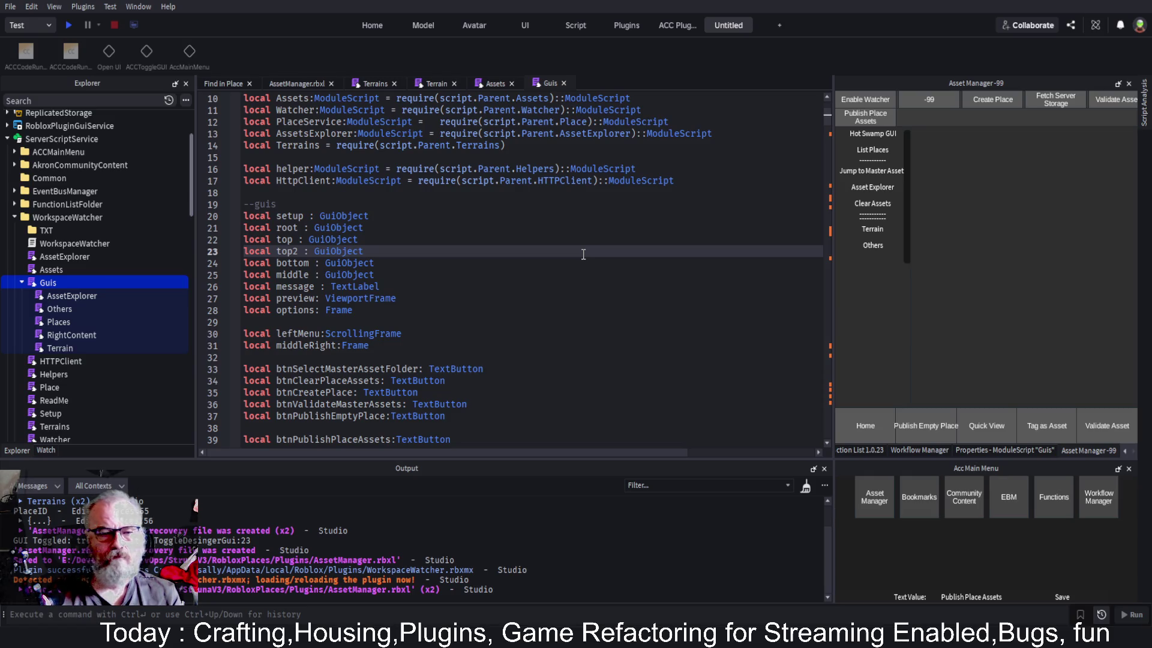
pyautogui.scroll(-10, 584, 137)
pyautogui.scroll(-20, 384, 282)
pyautogui.scroll(-4, 341, 282)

**What this task involves:** Write out once more the lines above beginning at the line with "pyautogui.scroll(-20, 384, 282)"; continue through the final line and stop there.

**Exercise answer:**
pyautogui.scroll(-20, 384, 282)
pyautogui.scroll(-4, 341, 282)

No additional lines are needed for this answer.